# 17-066/III (2017-07-31)

Author(s)
Piyanuch Chaipornkaew, College of Innovative Technology and Engineering, Dhurakij Pundit University, Thailand; Takorn Prexawanprasut, College of Innovative Technology and Engineering, Dhurakij Pundit University, Thailand; Chia-Lin Chang, Department of Applied Economics and Department of Finance, National Chung Hsing University, Taiwan; Michael McAleer, Department of Quantitative Finance, National Tsing Hua University, Taiwan; Discipline of Business Analytics, University of Sydney Business School, Australia; Econometric Institute, Erasmus School of Economics, Erasmus University Rotterdam, The Netherlands
Keywords:
Email, business data, workflow management system, business transactions.
JEL codes:
J24, O31, O32, O33

One of the most powerful internet communication channels is email. As employees and their clients communicate primarily via email, much crucial business data is conveyed via email content. Where businesses are understandably concerned, they need a sophisticated workflow management system to manage their transactions. A workflow management system should also be able to classify any incoming emails into suitable categories. Previous research has implemented a system to categorize emails based on the words found in email messages. Two parameters affected the accuracy of the program, namely the number of words in a database compared with sample emails, and an acceptable percentage for classifying emails. As the volume of email has become larger and more sophisticated, this research classifies email messages into a larger number of categories and changes a parameter that affects the accuracy of the program. The first parameter, namely the number of words in a database compared with sample emails, remains unchanged, while the second parameter is changed from an acceptable percentage to the number of matching words.

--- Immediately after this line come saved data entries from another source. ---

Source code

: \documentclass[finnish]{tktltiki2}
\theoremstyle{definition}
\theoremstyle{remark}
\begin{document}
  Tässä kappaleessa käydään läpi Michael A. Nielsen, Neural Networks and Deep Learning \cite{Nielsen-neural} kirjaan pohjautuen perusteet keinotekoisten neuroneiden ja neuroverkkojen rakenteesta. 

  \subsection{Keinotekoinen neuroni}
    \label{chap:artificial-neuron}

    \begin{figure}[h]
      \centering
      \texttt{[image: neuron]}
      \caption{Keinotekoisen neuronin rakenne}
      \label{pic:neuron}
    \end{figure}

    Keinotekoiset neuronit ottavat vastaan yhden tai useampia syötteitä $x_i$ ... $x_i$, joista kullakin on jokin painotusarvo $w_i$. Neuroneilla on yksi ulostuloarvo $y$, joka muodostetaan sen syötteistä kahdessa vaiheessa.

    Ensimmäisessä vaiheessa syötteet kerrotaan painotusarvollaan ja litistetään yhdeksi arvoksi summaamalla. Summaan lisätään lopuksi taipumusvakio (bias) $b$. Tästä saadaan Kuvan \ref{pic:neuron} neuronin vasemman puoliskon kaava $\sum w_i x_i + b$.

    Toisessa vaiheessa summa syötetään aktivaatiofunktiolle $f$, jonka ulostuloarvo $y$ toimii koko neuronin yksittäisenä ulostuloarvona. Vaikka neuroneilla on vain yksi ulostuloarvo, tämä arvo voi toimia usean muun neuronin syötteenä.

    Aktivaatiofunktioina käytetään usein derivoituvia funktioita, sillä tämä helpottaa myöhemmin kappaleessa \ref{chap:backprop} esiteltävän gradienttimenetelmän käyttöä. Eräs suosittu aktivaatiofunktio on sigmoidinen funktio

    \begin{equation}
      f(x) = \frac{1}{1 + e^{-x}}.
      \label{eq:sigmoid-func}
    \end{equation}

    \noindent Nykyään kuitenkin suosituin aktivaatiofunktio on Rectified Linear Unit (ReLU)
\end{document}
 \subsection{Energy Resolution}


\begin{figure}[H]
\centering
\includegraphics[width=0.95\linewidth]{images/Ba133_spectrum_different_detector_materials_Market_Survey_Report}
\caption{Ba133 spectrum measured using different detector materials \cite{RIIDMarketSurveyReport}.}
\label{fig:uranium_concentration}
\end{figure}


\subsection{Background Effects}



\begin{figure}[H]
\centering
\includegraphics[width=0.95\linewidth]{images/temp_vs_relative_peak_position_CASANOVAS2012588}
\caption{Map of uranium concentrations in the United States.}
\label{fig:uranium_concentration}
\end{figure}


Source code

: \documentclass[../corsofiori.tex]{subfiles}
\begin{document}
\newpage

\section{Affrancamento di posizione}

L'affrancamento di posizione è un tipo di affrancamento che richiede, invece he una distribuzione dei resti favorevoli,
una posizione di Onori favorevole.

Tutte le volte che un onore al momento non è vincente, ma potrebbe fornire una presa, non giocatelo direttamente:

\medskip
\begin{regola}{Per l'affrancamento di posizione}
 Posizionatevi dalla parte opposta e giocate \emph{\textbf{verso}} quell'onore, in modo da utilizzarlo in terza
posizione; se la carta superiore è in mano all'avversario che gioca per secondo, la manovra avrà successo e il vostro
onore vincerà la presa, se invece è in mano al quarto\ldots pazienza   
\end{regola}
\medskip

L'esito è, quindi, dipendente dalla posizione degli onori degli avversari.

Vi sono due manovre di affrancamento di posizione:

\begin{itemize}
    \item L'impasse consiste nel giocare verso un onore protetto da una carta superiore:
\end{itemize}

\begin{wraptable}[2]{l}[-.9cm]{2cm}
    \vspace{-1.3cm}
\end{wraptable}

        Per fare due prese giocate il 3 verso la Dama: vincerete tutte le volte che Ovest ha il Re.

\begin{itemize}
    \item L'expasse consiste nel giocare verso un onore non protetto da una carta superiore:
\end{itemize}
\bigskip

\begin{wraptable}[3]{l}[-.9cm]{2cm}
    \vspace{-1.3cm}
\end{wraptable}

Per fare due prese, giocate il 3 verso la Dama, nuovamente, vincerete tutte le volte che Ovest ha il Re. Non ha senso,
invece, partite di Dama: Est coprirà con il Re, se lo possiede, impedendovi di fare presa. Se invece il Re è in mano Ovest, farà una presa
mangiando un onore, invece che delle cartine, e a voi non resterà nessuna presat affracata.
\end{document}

The empirical results suggest that the number of words in a database compared with sample emails is 11, and the number of matching words to categorize emails is 7. When these settings are applied to categorize 12,465 emails, the accuracy of this experiment is approximately 65.3%. The optimal number of words that yields high accuracy levels lies between 11 and 13, while the number of matching words lies between 6 and 8.